Utes coach Lynne Roberts said it seemed like her star player felt she wasn’t living up to her potential while at USC. The Pac-12 Coach of the Year has marveled at Pili’s growth this season.
“Those daily choices of how you’re eating, how you’re training, how you’re recovering, how you’re living off the court have been the difference for her,” Robert said. “And her discipline … has been incredible — I’m just so proud of her.”
Learning from football and wrestling
Pili’s main sport has been basketball for several years now. But she hasn’t forgotten how football and wrestling has helped on the hardwood. The main takeaways, she said, are being able to use her body and strength to get around a defender. This helps her when boxing out on rebounds.
More broadly, though, Pili discovered self-reliance through competing in sports young girls usually avoid.

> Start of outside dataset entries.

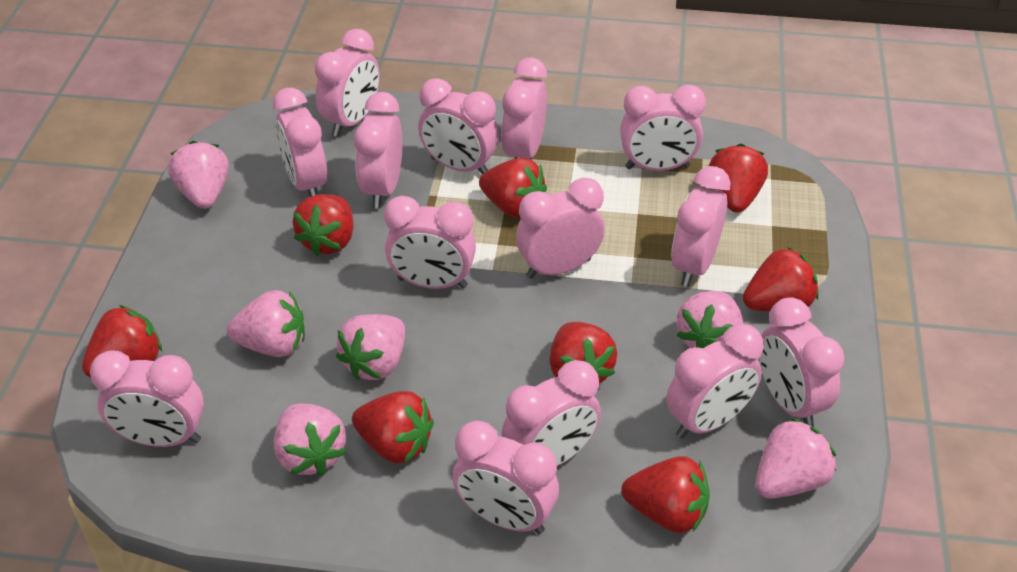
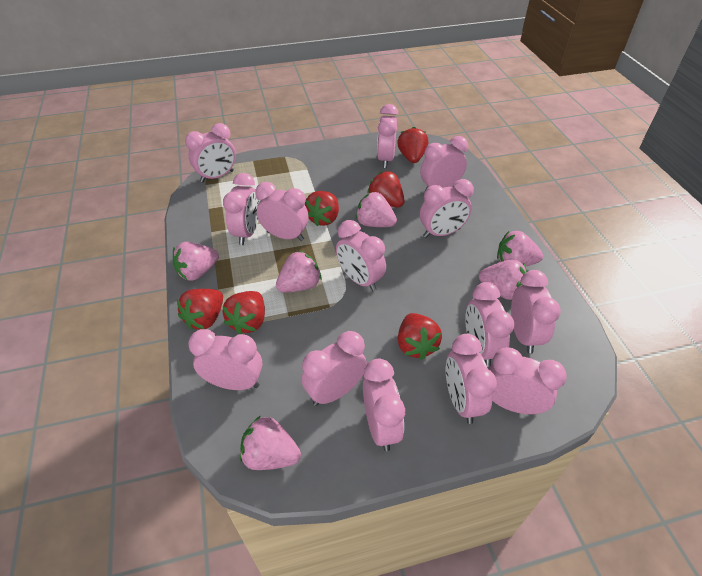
red strawberry: 8 -> 6

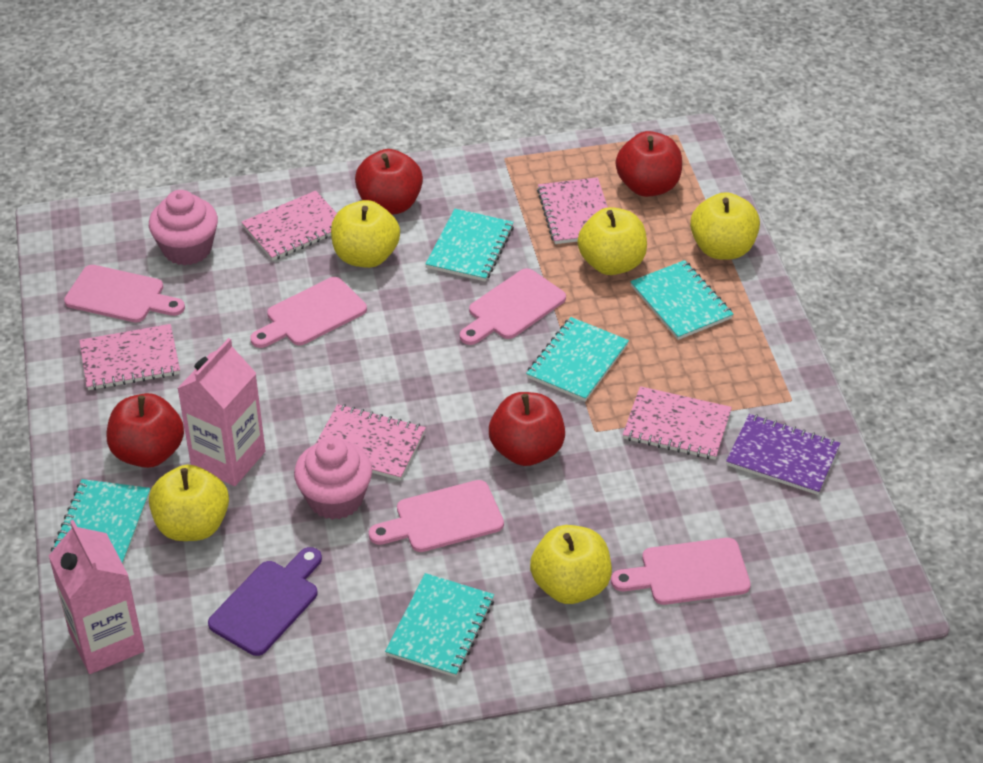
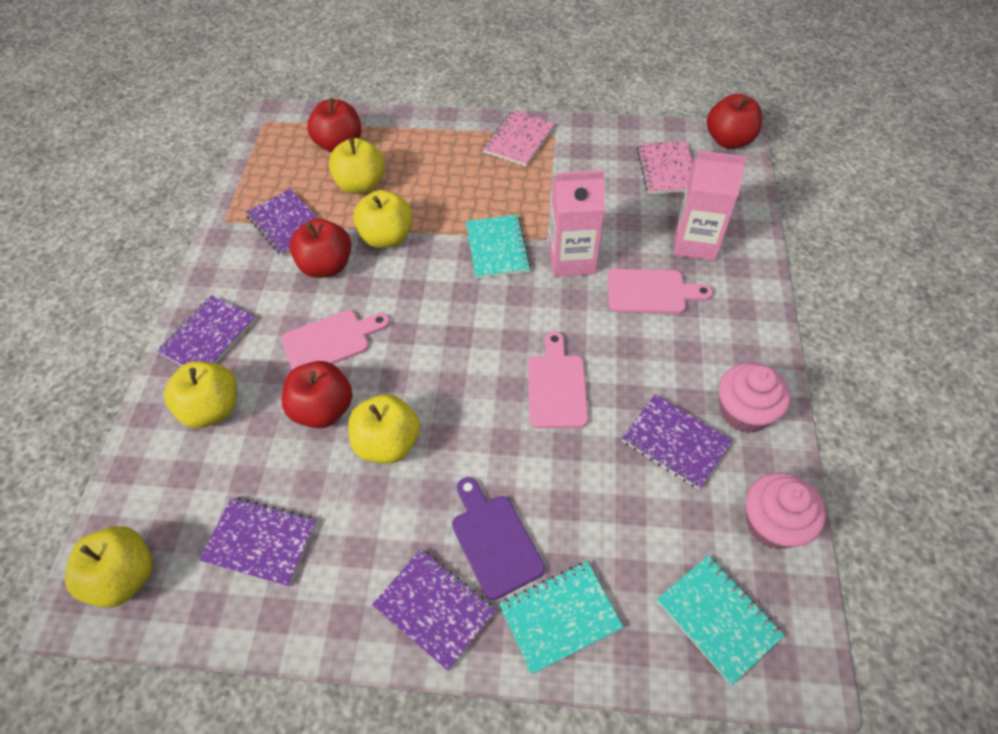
pink cutting board: 5 -> 3
pink notebook: 5 -> 2
purple notebook: 1 -> 5
turquoise notebook: 5 -> 3

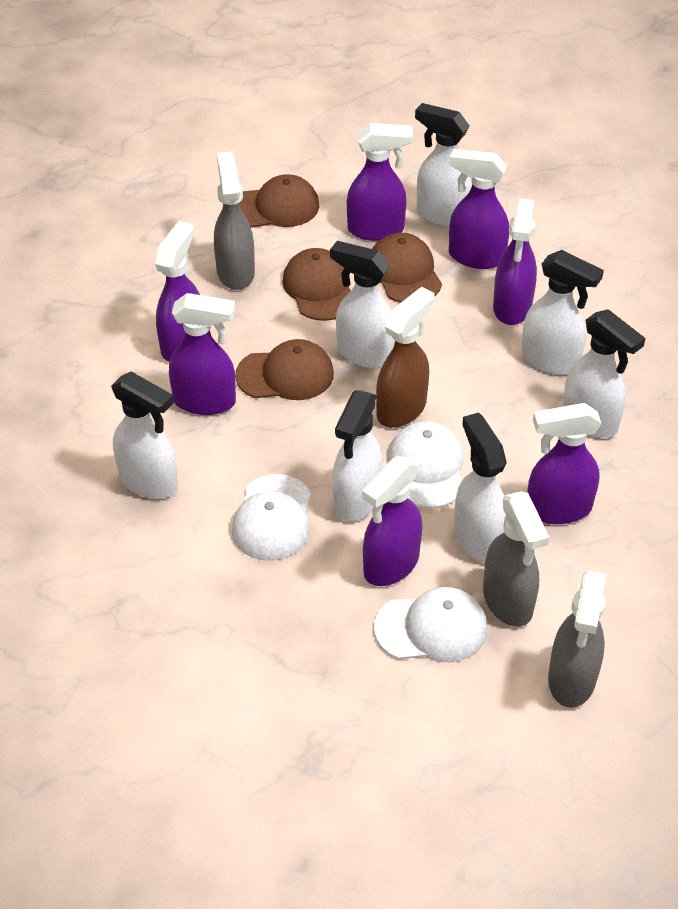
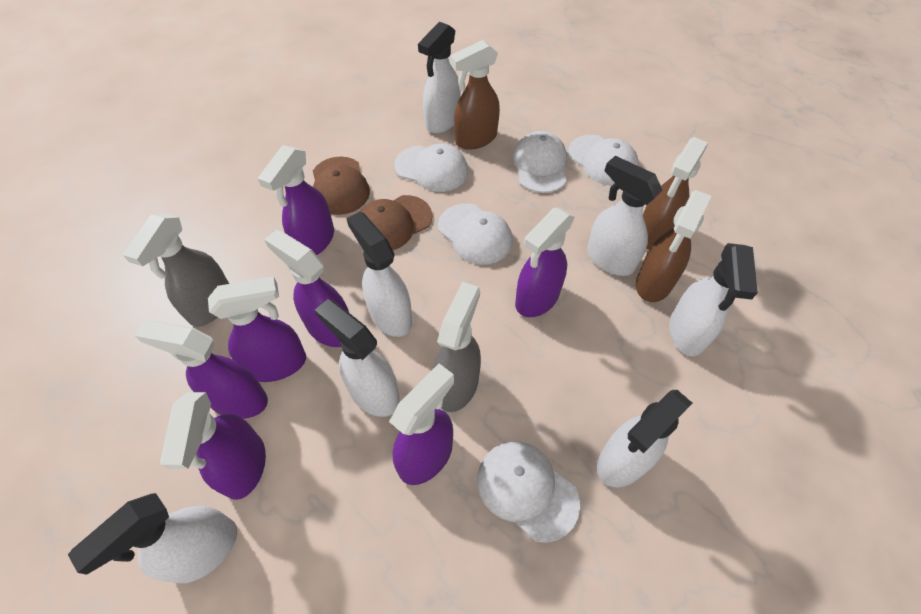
brown cap: 4 -> 2
brown spray bottle: 1 -> 3
grey spray bottle: 3 -> 2
white cap: 3 -> 5

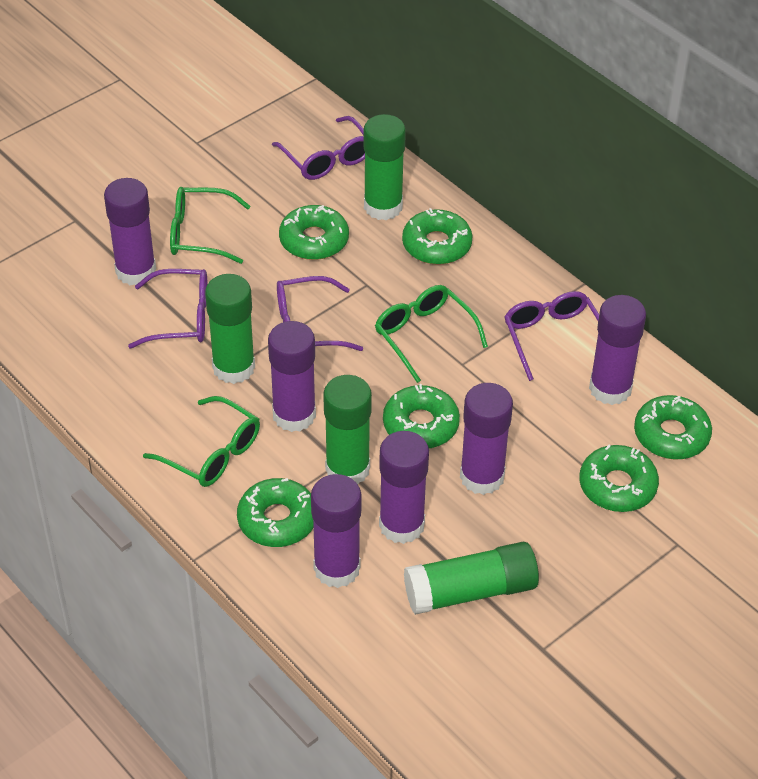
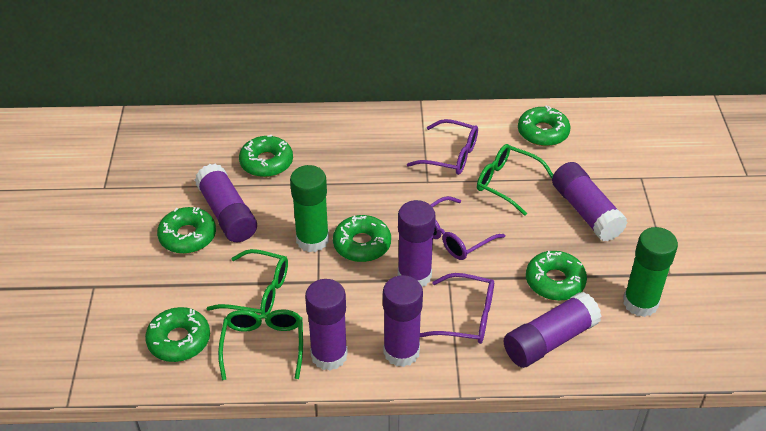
green glue stick: 4 -> 2
purple glasses: 4 -> 3

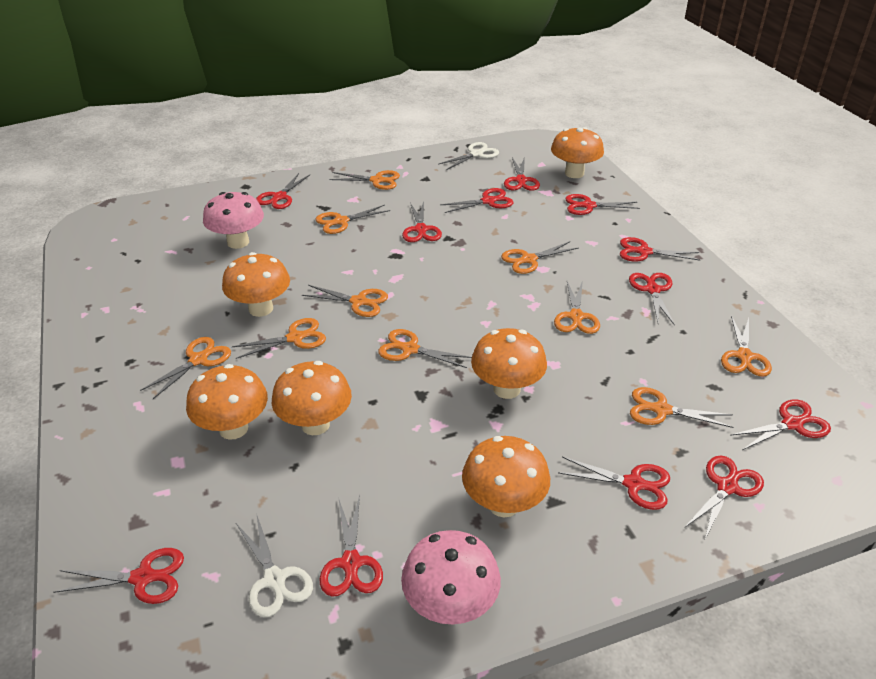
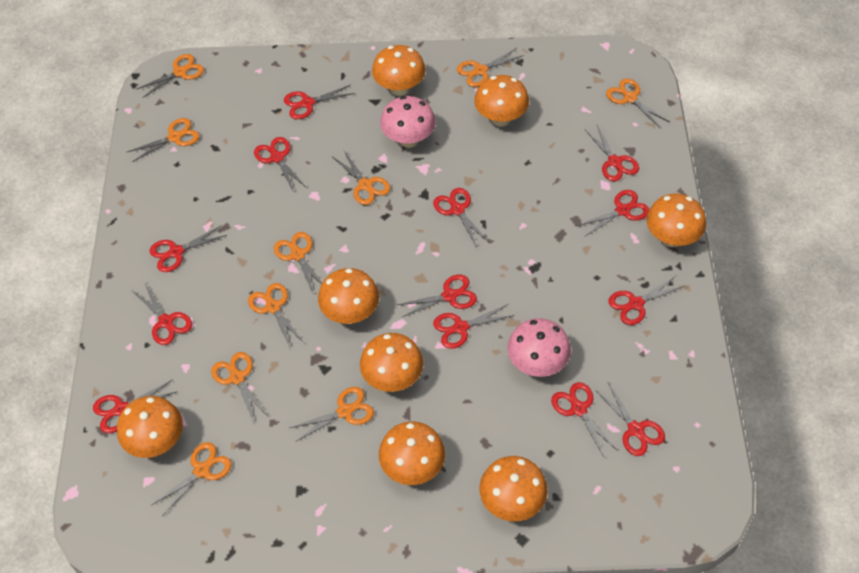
orange mushroom: 6 -> 8
red scissors: 12 -> 13
white scissors: 2 -> 0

“I think I just learned how tough I can be and kind of just proving to myself that I could dominate whether it’s boys or girls,” Pili said. “I think that really just showed me how strong I was as an athlete and just as a person.”
Young said when she was growing up, she wanted to play football. So the fact that Pili actually did that and excelled at it is an inspiration to her, she said.
“As a girl, I feel like, especially in those areas, like when you’re like 12 or 11, you wouldn’t want to be around guys or you’ll be nervous or timid to do that,” Young said. “But she wasn’t.”
Pili might still have some football player and wrestler in her. Roberts said the team’s male practice players have a “holy crap” look in their eyes when Pili boxes out or posts them up.
“She would have made a heck of a football player,” Roberts said.